The big natural-resource deals signed by Chinese leaders during visits to Africa gives uninformed observers the impression that the main interest in the continent is its mineral wealth. Angola and Nigeria, stops along with Ethiopia and Kenya during Li's week-long trip, are significant sources of oil for China (Angola is the second-biggest after Saudi Arabia). Negative perceptions have been furthered by Chinese companies that have disregarded laws and regulations. Global interest in China's rise means that such incidents are given wide media coverage - as in March, when oil workers in Chad and Niger went on strike over claimed unequal pay.
But it is wrong to paint intentions as being similar to those of colonial powers which stripped Africa of its resources and gave little in return. China's engagement with the continent is different. It surpassed the US in 2009 as the biggest trading partner and Li said in Ethiopia as he began his trip on Monday the volume would double by 2020. At that time, Chinese direct investment is also expected to quadruple to US$100 billion.

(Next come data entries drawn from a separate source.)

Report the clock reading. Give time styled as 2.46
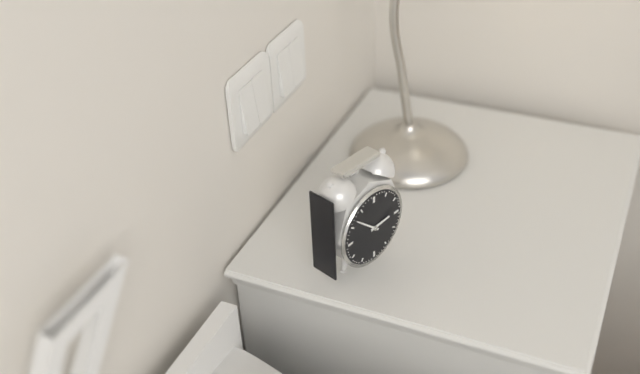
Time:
2.52
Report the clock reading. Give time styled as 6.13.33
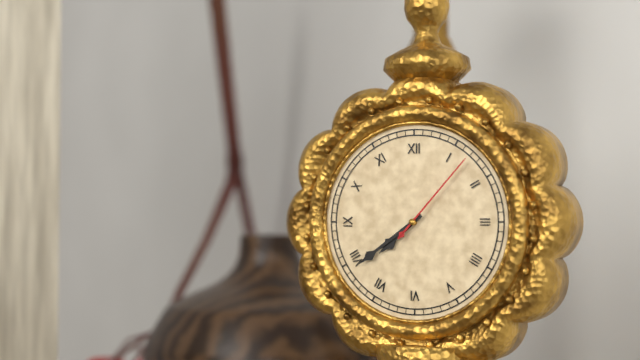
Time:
7.39.07
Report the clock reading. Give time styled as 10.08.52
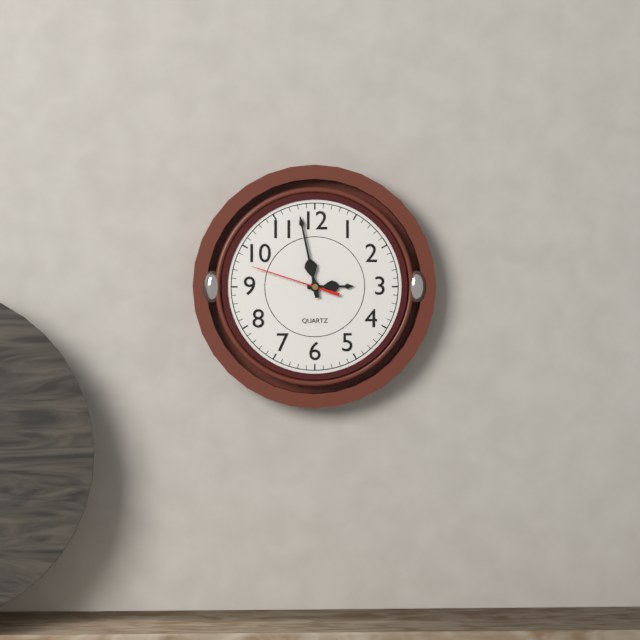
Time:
2.58.48
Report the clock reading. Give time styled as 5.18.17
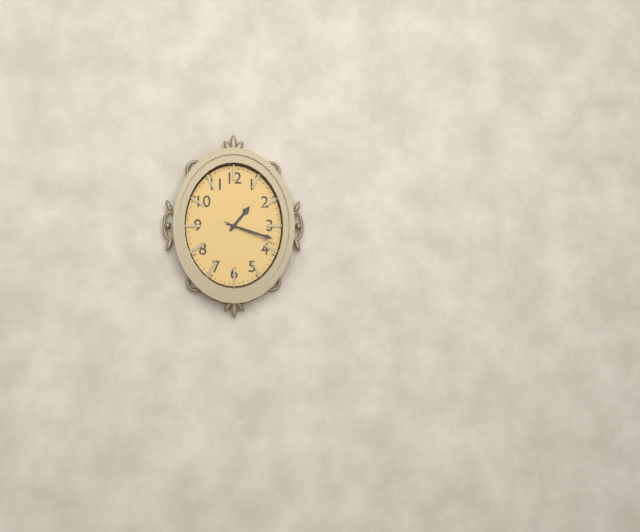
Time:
1.18.19
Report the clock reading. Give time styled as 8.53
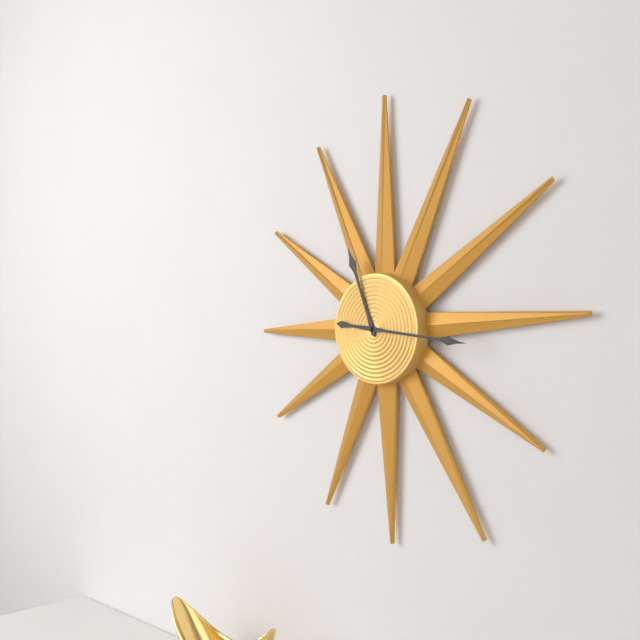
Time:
11.16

Any relationship on such a scale is bound to have ups and downs - Li described them as "growing pains". That is especially so for Africa, the world's second-fastest growing region, which is as rife with poverty, corruption, ethnic and religious divisions and battles over resources as it is with economic potential. The World Economic Forum on Africa, which ended its annual session in Abuja yesterday, aimed to come up with initiatives to help overcome such hurdles. China, through its trade, investment and aid, is already doing that.
Li pledged US$12 billion in fresh aid and raised the possibility of the high-speed-railway network, a sure-fire way to improve pan-African development. He has signed trade and economic co-operation deals worth billions of dollars. Chinese need to be sensitive to African laws and culture. By working together, the continent's potential can be properly realised.